期刊名称:Proceedings of the National Academy of Sciences
印刷版ISSN:0027-8424
电子版ISSN:1091-6490
出版年度:2022
卷号:119
期号:4
DOI:10.1073/pnas.2114690119
语种:English
出版社:The National Academy of Sciences of the United States of America
摘要:Significance
The atomic-level understanding of protein function and enzyme catalysis requires site-specific information on chemical properties such as protonation and hybridization states and chemical exchange equilibria. This information is encoded in NMR chemical shifts, which serve as important complementary information to structural data from other experimental techniques or structure prediction algorithms. This study demonstrates that comprehensive chemical-shift assignments are achievable for large and highly complex proteins, offering insights into chemical structure and dynamics. The access to the active-site chemistry in the 144-kDa (72-kDa asymmetric unit) enzyme tryptophan synthase demonstrated here extends the elucidation of chemical properties to a member of an important class of enzymes of interest in pharmacology and biotechnology.

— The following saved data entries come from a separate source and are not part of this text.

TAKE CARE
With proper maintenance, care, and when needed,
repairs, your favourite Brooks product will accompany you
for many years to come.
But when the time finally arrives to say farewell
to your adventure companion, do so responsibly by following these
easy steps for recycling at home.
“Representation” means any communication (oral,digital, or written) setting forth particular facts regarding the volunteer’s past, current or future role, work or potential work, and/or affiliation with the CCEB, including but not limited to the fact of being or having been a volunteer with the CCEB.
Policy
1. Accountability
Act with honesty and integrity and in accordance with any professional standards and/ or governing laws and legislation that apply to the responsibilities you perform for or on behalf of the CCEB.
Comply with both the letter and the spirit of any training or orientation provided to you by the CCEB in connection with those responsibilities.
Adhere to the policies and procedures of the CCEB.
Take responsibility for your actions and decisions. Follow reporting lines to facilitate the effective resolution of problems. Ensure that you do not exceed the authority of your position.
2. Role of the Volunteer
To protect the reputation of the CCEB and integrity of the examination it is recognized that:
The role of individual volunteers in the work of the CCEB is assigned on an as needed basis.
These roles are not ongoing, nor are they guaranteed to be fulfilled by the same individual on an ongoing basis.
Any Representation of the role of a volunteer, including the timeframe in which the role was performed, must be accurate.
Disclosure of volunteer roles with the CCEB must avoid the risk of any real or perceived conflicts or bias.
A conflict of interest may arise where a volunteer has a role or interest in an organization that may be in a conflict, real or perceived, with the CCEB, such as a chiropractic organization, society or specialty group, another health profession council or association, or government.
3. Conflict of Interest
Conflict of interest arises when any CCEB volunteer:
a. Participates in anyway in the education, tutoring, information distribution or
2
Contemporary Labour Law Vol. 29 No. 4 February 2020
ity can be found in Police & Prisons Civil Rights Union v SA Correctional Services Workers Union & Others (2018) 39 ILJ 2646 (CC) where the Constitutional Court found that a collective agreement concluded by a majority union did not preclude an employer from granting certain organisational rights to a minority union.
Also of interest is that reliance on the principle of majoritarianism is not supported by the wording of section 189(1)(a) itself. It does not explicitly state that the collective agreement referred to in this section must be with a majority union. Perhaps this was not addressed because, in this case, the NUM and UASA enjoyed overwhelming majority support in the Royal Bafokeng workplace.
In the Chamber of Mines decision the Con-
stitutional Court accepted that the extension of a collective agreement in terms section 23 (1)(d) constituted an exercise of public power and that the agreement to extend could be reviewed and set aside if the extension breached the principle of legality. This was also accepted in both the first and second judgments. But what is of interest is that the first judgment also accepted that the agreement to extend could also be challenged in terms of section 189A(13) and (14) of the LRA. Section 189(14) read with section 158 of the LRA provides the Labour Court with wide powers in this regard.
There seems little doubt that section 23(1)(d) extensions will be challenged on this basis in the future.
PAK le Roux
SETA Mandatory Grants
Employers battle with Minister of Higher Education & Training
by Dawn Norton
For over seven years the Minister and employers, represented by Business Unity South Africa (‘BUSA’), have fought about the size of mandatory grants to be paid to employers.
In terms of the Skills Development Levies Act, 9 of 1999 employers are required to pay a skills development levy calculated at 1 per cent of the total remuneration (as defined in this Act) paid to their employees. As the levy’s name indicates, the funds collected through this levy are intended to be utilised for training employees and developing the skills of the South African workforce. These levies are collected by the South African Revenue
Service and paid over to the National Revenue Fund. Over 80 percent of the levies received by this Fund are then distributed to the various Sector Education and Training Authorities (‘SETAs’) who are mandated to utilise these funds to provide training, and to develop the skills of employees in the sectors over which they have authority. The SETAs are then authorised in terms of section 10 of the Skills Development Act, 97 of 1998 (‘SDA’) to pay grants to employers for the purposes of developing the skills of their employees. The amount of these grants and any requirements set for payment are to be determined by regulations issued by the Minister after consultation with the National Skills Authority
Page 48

NMR chemical shifts provide detailed information on the chemical properties of molecules, thereby complementing structural data from techniques like X-ray crystallography and electron microscopy. Detailed analysis of protein NMR data, however, often hinges on comprehensive, site-specific assignment of backbone resonances, which becomes a bottleneck for molecular weights beyond 40 to 45 kDa. Here, we show that assignments for the (2x)72-kDa protein tryptophan synthase (665 amino acids per asymmetric unit) can be achieved via higher-dimensional, proton-detected, solid-state NMR using a single, 1-mg, uniformly labeled, microcrystalline sample. This framework grants access to atom-specific characterization of chemical properties and relaxation for the backbone and side chains, including those residues important for the catalytic turnover. Combined with first-principles calculations, the chemical shifts in the β-subunit active site suggest a connection between active-site chemistry, the electrostatic environment, and catalytically important dynamics of the portal to the β-subunit from solution.